Don't even think about cheating the system: leave your doppelbocks and schwarzbiers out of this one: I want pilsners, light lagers, helleses and those ones that just say "beer" because, well, what else would it be?

This has already lead to a bunch of comments asking what "counts" as a lager here. Hopefully, some of these discussions will pop up in the Session posts themselves. 

01 March 2009

Samuel Adams Double Bock (MA)

This is part of Sam Adams' Imperial Series that also features a pilsener and a witbier. Of the three, doppelbock is the only style that's naturally big. Even so, Double Bock is on the heavy side for its style at 9.5% ABV and 24.5 Plato (over 1.100 OG). It turns out to be a little much for my tastes.

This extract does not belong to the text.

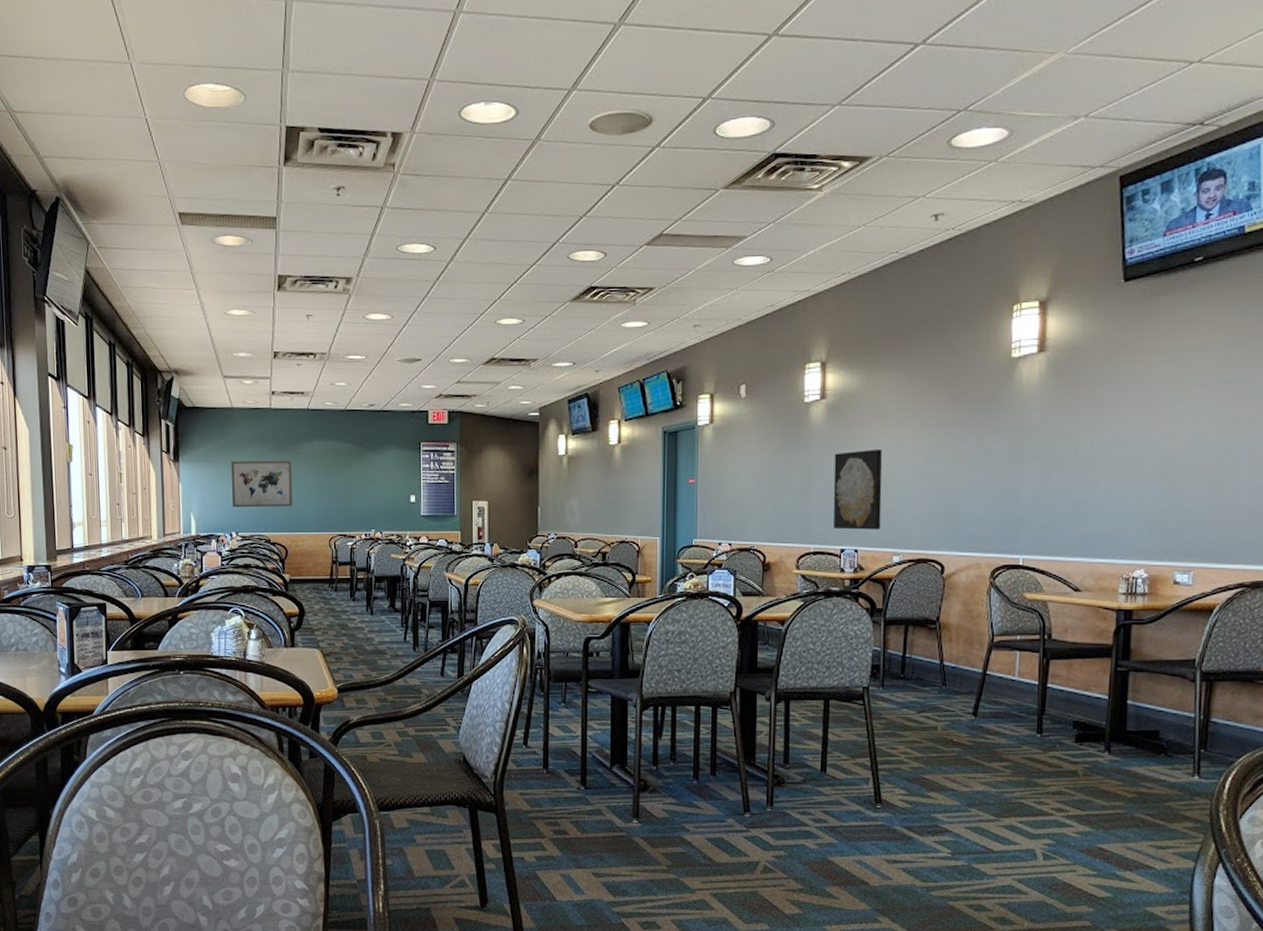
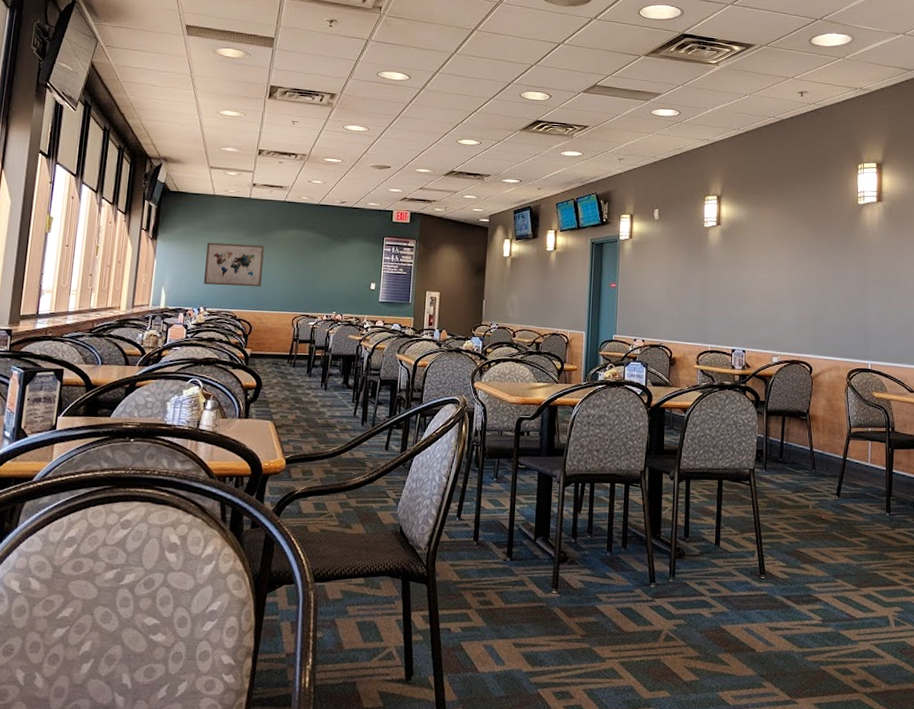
wall art: present [833,450,883,530] -> none [726,268,764,334]

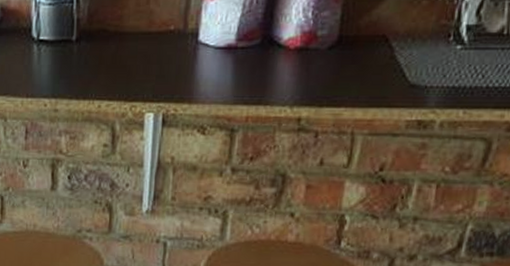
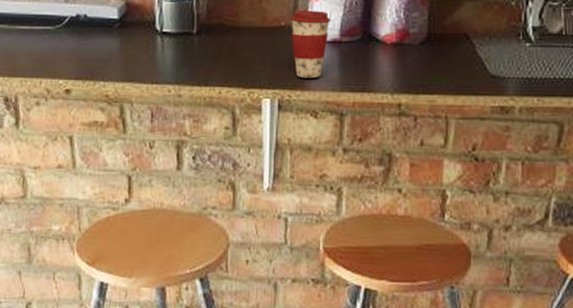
coffee cup: none [180,12,227,90] -> present [290,10,331,78]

A good-looking beer, it pours clear mahogany with a decent head. It is very rich on the tongue, syrupy like a barleywine. Nice soft fizz. Unsurprisingly, it's a big malt bomb -- caramel, molasses, maybe a little maple syrup -- though there are just enough hops to keep it from being too sweet. My problem is the alcohol comes through, both peppery on the tongue, slightly burning in the throat, and warming in the ribs. A lot of doppelbocks bring heat, but my favorite -- Weihenstephaner Korbinian -- doesn't, and is also lighter on the tongue. Just a matter of personal taste I suppose. SA's take is a well-made beer and a pretty good bargain given its size. Just know what you're getting yourself into.